• Source data
-=-=-=-=-

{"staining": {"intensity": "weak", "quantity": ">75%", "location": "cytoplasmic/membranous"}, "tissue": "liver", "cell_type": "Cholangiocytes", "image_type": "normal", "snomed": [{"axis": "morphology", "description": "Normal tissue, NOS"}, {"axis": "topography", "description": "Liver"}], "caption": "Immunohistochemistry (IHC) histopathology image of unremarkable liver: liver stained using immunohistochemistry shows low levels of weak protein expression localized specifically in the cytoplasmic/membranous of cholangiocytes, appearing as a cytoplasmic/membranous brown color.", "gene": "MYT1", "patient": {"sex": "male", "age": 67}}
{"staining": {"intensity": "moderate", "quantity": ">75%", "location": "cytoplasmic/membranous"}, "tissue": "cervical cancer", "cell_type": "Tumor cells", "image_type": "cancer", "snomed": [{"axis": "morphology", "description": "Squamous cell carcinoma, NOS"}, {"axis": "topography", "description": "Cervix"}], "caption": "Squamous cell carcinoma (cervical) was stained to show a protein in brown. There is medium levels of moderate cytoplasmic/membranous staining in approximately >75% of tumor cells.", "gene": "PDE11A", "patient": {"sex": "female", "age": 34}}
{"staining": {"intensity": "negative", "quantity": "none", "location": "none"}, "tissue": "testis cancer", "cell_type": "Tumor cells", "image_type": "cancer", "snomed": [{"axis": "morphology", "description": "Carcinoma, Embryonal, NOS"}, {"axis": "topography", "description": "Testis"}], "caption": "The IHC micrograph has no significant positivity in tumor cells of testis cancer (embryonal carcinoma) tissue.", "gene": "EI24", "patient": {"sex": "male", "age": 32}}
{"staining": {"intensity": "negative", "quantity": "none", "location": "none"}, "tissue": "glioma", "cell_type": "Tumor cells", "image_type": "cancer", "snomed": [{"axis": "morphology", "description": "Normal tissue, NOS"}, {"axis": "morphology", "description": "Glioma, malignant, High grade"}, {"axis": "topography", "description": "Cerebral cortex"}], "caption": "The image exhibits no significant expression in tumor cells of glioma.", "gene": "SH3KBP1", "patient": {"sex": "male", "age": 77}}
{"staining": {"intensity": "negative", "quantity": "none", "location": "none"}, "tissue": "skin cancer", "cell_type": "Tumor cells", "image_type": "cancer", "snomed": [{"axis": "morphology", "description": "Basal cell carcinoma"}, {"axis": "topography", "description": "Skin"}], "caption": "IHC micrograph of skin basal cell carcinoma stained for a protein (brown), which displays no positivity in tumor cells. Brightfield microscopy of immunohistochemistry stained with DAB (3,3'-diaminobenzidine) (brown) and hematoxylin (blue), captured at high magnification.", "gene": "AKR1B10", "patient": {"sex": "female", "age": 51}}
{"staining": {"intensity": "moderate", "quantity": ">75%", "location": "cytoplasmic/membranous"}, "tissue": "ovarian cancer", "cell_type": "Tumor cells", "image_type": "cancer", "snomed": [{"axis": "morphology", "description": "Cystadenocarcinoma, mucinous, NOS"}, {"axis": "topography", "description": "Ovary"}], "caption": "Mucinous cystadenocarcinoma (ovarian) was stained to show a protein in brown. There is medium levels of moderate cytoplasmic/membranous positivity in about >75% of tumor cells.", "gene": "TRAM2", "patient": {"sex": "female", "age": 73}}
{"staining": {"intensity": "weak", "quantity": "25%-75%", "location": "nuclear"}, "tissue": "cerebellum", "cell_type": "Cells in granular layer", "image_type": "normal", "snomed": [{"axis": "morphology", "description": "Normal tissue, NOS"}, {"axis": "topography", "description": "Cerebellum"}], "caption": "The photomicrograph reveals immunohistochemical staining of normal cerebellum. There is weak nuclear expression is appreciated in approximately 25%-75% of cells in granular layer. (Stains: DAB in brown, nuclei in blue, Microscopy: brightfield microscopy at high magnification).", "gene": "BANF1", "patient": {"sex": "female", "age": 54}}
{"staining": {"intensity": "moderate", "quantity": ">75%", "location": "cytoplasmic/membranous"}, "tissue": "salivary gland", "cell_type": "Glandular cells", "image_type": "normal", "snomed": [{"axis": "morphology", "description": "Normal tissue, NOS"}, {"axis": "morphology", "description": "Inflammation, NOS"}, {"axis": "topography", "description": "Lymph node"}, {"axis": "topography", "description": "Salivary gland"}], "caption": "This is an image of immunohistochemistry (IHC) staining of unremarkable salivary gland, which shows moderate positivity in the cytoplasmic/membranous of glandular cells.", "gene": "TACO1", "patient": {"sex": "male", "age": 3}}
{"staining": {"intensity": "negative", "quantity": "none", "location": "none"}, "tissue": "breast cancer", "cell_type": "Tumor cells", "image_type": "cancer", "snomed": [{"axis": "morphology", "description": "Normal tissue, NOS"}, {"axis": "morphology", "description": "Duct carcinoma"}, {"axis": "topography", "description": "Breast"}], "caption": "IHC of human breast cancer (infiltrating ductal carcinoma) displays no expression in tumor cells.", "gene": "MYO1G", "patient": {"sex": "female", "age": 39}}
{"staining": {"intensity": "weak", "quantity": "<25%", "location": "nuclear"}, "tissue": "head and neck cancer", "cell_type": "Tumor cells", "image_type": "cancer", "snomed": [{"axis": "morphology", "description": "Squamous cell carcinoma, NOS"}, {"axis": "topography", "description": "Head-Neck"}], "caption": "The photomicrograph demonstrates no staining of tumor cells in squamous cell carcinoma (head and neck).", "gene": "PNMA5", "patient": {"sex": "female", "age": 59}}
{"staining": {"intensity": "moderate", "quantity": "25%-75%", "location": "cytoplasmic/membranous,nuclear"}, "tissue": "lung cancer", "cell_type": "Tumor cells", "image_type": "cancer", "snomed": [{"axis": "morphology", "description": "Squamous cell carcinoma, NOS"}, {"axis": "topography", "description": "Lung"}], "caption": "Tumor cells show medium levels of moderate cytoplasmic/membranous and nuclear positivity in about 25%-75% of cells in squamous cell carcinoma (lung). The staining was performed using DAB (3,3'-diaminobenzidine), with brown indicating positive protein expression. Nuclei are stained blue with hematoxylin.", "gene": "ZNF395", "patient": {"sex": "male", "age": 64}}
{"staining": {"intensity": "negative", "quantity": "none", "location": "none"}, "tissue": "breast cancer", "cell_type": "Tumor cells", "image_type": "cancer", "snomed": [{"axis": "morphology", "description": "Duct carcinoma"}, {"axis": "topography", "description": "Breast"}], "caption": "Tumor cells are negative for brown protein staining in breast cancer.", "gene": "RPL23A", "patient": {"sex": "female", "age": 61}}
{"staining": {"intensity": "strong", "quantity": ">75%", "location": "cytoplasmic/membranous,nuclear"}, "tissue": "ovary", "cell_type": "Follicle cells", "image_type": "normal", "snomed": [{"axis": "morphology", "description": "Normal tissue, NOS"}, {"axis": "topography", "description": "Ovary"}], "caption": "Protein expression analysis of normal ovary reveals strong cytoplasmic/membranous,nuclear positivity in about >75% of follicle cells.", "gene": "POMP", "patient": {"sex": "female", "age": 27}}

-=-=-=-=-

• Task item
From the records above, return each line that has the string "There".

• Answer below
{"staining": {"intensity": "moderate", "quantity": ">75%", "location": "cytoplasmic/membranous"}, "tissue": "cervical cancer", "cell_type": "Tumor cells", "image_type": "cancer", "snomed": [{"axis": "morphology", "description": "Squamous cell carcinoma, NOS"}, {"axis": "topography", "description": "Cervix"}], "caption": "Squamous cell carcinoma (cervical) was stained to show a protein in brown. There is medium levels of moderate cytoplasmic/membranous staining in approximately >75% of tumor cells.", "gene": "PDE11A", "patient": {"sex": "female", "age": 34}}
{"staining": {"intensity": "moderate", "quantity": ">75%", "location": "cytoplasmic/membranous"}, "tissue": "ovarian cancer", "cell_type": "Tumor cells", "image_type": "cancer", "snomed": [{"axis": "morphology", "description": "Cystadenocarcinoma, mucinous, NOS"}, {"axis": "topography", "description": "Ovary"}], "caption": "Mucinous cystadenocarcinoma (ovarian) was stained to show a protein in brown. There is medium levels of moderate cytoplasmic/membranous positivity in about >75% of tumor cells.", "gene": "TRAM2", "patient": {"sex": "female", "age": 73}}
{"staining": {"intensity": "weak", "quantity": "25%-75%", "location": "nuclear"}, "tissue": "cerebellum", "cell_type": "Cells in granular layer", "image_type": "normal", "snomed": [{"axis": "morphology", "description": "Normal tissue, NOS"}, {"axis": "topography", "description": "Cerebellum"}], "caption": "The photomicrograph reveals immunohistochemical staining of normal cerebellum. There is weak nuclear expression is appreciated in approximately 25%-75% of cells in granular layer. (Stains: DAB in brown, nuclei in blue, Microscopy: brightfield microscopy at high magnification).", "gene": "BANF1", "patient": {"sex": "female", "age": 54}}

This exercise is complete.